In the meantime renowned Shakespearean actor Edwin Booth was making plans. Booth, who also owned and ran the grand marble Booth’s Theatre on 23rd Street at 6th Avenue, had suffered severe dishonor and embarrassment with his brother’s assassination of President Abraham Lincoln. The actor sought an outlet by which members of the theatre and other arts could convene to discuss the art.

Those in the acting profession were offered charity and shelter when times were hard, but they were never treated as equals among the club set. Booth established The Players, bringing together actors, managers, writers and others for the first time. Now he needed a clubhouse.

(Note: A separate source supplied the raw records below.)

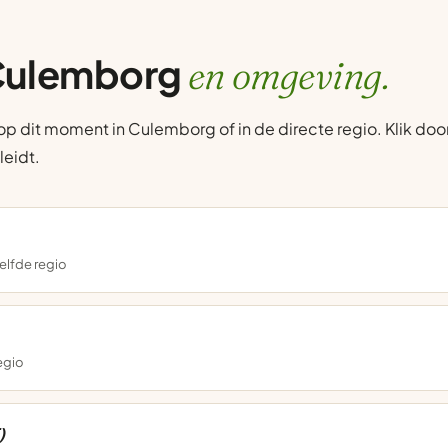
 Culemborg
en omgeving.
 dit moment in Culemborg of in de directe regio. Klik door
leidt.
elfde regio
regio
)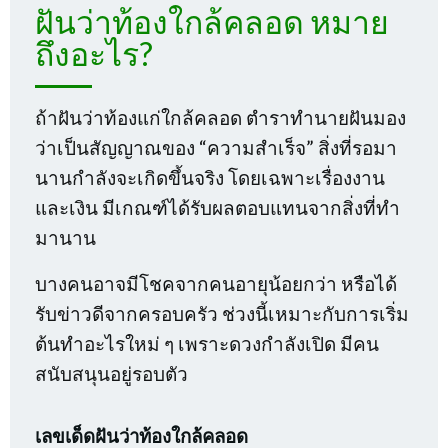
ฝันว่าท้องใกล้คลอด หมาย
ถึงอะไร?
ถ้าฝันว่าท้องแก่ใกล้คลอด ตำราทำนายฝันมอง
ว่าเป็นสัญญาณของ “ความสำเร็จ” สิ่งที่รอมา
นานกำลังจะเกิดขึ้นจริง โดยเฉพาะเรื่องงาน
และเงิน มีเกณฑ์ได้รับผลตอบแทนจากสิ่งที่ทำ
มานาน
บางคนอาจมีโชคจากคนอายุน้อยกว่า หรือได้
รับข่าวดีจากครอบครัว ช่วงนี้เหมาะกับการเริ่ม
ต้นทำอะไรใหม่ ๆ เพราะดวงกำลังเปิด มีคน
สนับสนุนอยู่รอบตัว
เลขเด็ดฝันว่าท้องใกล้คลอด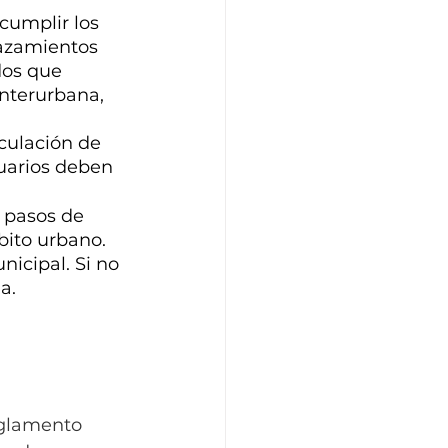
cumplir los 
lazamientos 
dos que 
interurbana, 
culación de 
suarios deben 
 pasos de 
bito urbano. 
icipal. Si no 
a.
eglamento 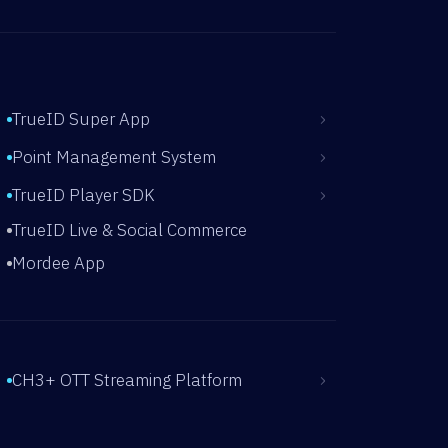
›
TrueID Super App
›
Point Management System
›
TrueID Player SDK
TrueID Live & Social Commerce
Mordee App
›
CH3+ OTT Streaming Platform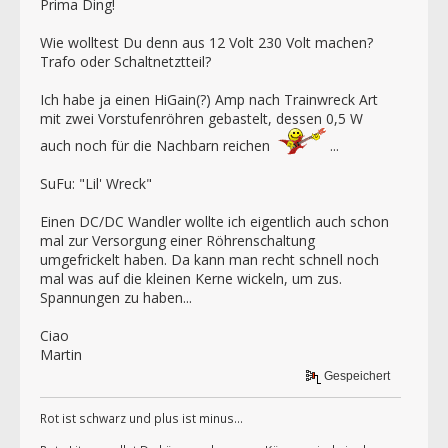
Prima Ding!
Wie wolltest Du denn aus 12 Volt 230 Volt machen?
Trafo oder Schaltnetztteil?
Ich habe ja einen HiGain(?) Amp nach Trainwreck Art
mit zwei Vorstufenröhren gebastelt, dessen 0,5 W
auch noch für die Nachbarn reichen
...
SuFu: "Lil' Wreck"
Einen DC/DC Wandler wollte ich eigentlich auch schon
mal zur Versorgung einer Röhrenschaltung
umgefrickelt haben. Da kann man recht schnell noch
mal was auf die kleinen Kerne wickeln, um zus.
Spannungen zu haben...
Ciao
Martin
Gespeichert
Rot ist schwarz und plus ist minus...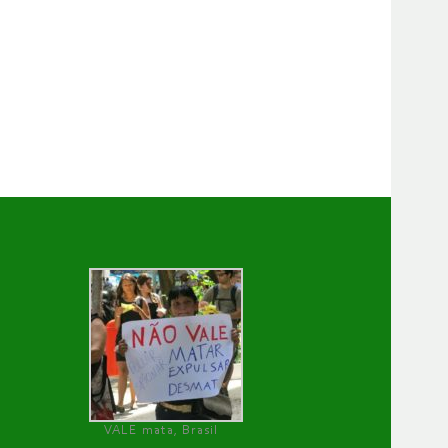
VALE mata, Brasil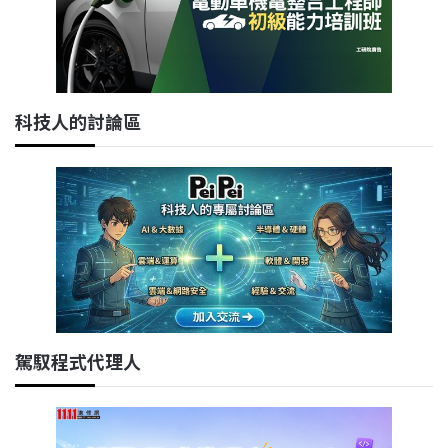
科技人的討論區
駕馭程式代理人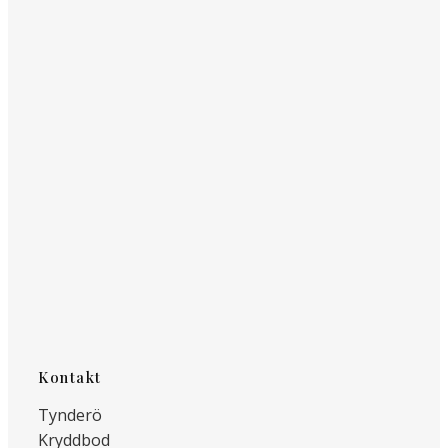
Kontakt
Tynderö
Kryddbod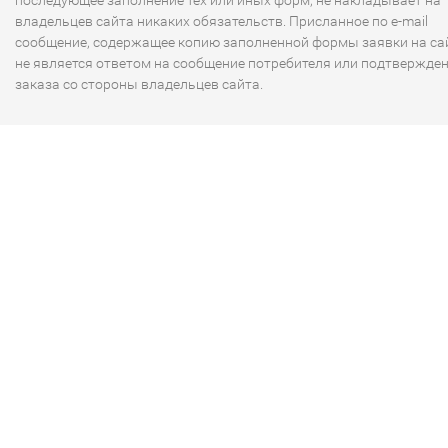
последующее заполнение тех или иных форм, не накладывает на
владельцев сайта никаких обязательств. Присланное по e-mail
сообщение, содержащее копию заполненной формы заявки на сай
не является ответом на сообщение потребителя или подтвержде
заказа со стороны владельцев сайта.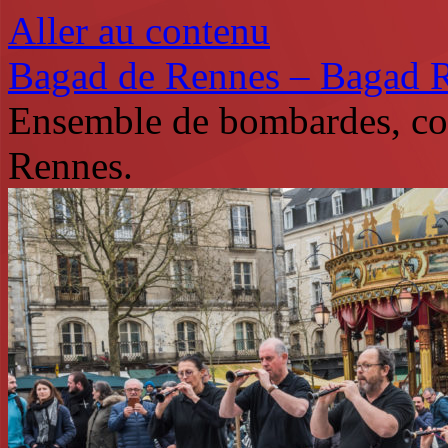
Aller au contenu
Bagad de Rennes – Bagad 
Ensemble de bombardes, co
Rennes.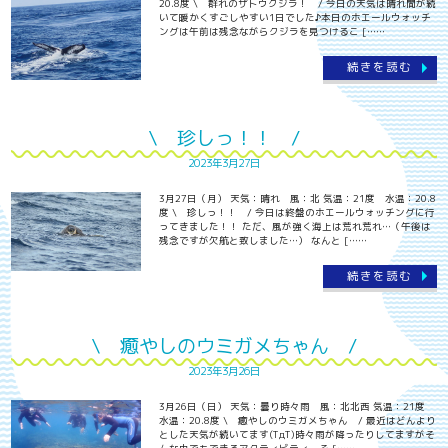
20.8度 \ 群れのザトウクジラ！ / 今日の天気は晴れ間が続
いて暖かくすごしやすい1日でした♪本日のホエールウォッチ
ングは午前は残念ながらクジラを見つけるこ [……
続きを読む
\ 珍しっ！！ /
2023年3月27日
3月27日（月） 天気：晴れ 風：北 気温：21度 水温：20.8
度 \ 珍しっ！！ / 今日は終盤のホエールウォッチングに行
ってきました！！ ただ、風が強く海上は荒れ荒れ…（午後は
残念ですが欠航と致しました…） なんと [……
続きを読む
\ 癒やしのウミガメちゃん /
2023年3月26日
3月26日（日） 天気：曇り時々雨 風：北北西 気温：21度
水温：20.8度 \ 癒やしのウミガメちゃん / 最近はどんより
とした天気が続いてます(TдT)時々雨が降ったりしてますがそ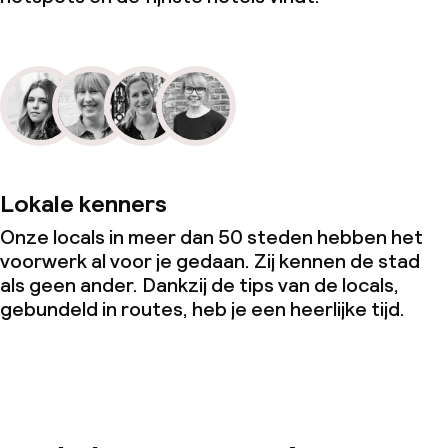
Lokale kenners
Onze locals in meer dan 50 steden hebben het
voorwerk al voor je gedaan. Zij kennen de stad
als geen ander. Dankzij de tips van de locals,
gebundeld in routes, heb je een heerlijke tijd.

He gave the task of finding the appropriate venue to the club’s secretary, William Bispham. Accordingly, Bispham chose the Potter House. Booth purchased the house from Virginia Potter for $75,000, then had Stanford White, a Players member, renovate it as a club.

photo museumplanet.com


White added a two-story loggia to the front and moved the entrance door to the street level, and to the side. Ornate, wrought iron gas lamps illuminated the entrance. Entering the large vestibule, one could descend to the lower level where a bar, billiard room and kitchens were housed. Up a short flight of steps from street level was The Great Hall with large pillars and a grand marble fireplace.

Players entrance hall 1899


Fronting the park was the parlor and to the south was the wood-paneled dining room. The second floor housed the library, filled with theatrical memorabilia donated by Booth and other members. Edwin Booth retained the third floor as his apartments. He had the fireplace from his home in Boston installed here. A single framed photograph of his brother was the one remembrance he kept of him.


The Players Library - 1899


Above, on the fourth floor, were sleeping rooms for members.

The New York Times was tepid in its assessment of White’s changes. The “curious construction of the entrance way deprives it of an imposing effect. A heavy balcony juts out on a line with the first story. The entrance is in the basement, through a door in the shadow of this balcony pierced at the extreme east end of the house.


photo museumplanet.com


“At first glance from a distance the establishment looks more like a Turkish bath than the abiding place of a club of artists,” said the newspaper

The Times then relented, considering the practical reasons for the positioning of the entrance. “But seen near at hand, the elegance and solidity of the entrance strike you, and as soon as you enter you feel inclined to accept Mr. Stanford White’s odd doorway because its utility is at once apparent.”

At the first meeting of the club in its new home on New Year’s Eve 1881, Edwin Booth explained his goals for the house. He wanted it to be one “wherein I hope that we for many years, and our legitimate successors for a thousand generations may assemble for friendly intercourse and intellectual recreation.

“Frequent intercourse with gentlemen of other arts and professions who love the stage and appreciate the value of the drama as an aid to intellectual culture must inspire the humblest player with a reverence for his vocation as one among the first of ‘fine arts,’ which too many regard as merely a means to the gratification of vanity and selfishness. Such is the object of this club.”

The Players (the group has never used the word “Club” in its name) continues as a refuge for those involved in the theatrical business. The membership reads like a history of American theatre: Mark Twain, Lionel Barrymore, Eugene O’Neill, James Cagney, Eli Wallach, Alfred Lunt and Edward Albee among the hundreds of celebrities. When the club decided to admit women, Helen Hayes was its first female member, followed by the likes of Carol Burnett, Angela Lansbury, Rue McClanahan and Judy Collins.

Outside the gas lights still burn; among the handful of surviving gas lamps in the city. Listed on the National Register of Historic Places in 1962, the description given by The New York Times on January 1, 1882 rings true today: “The impression, indeed, that the whole house makes upon one at the first visit is one of solid comfort.”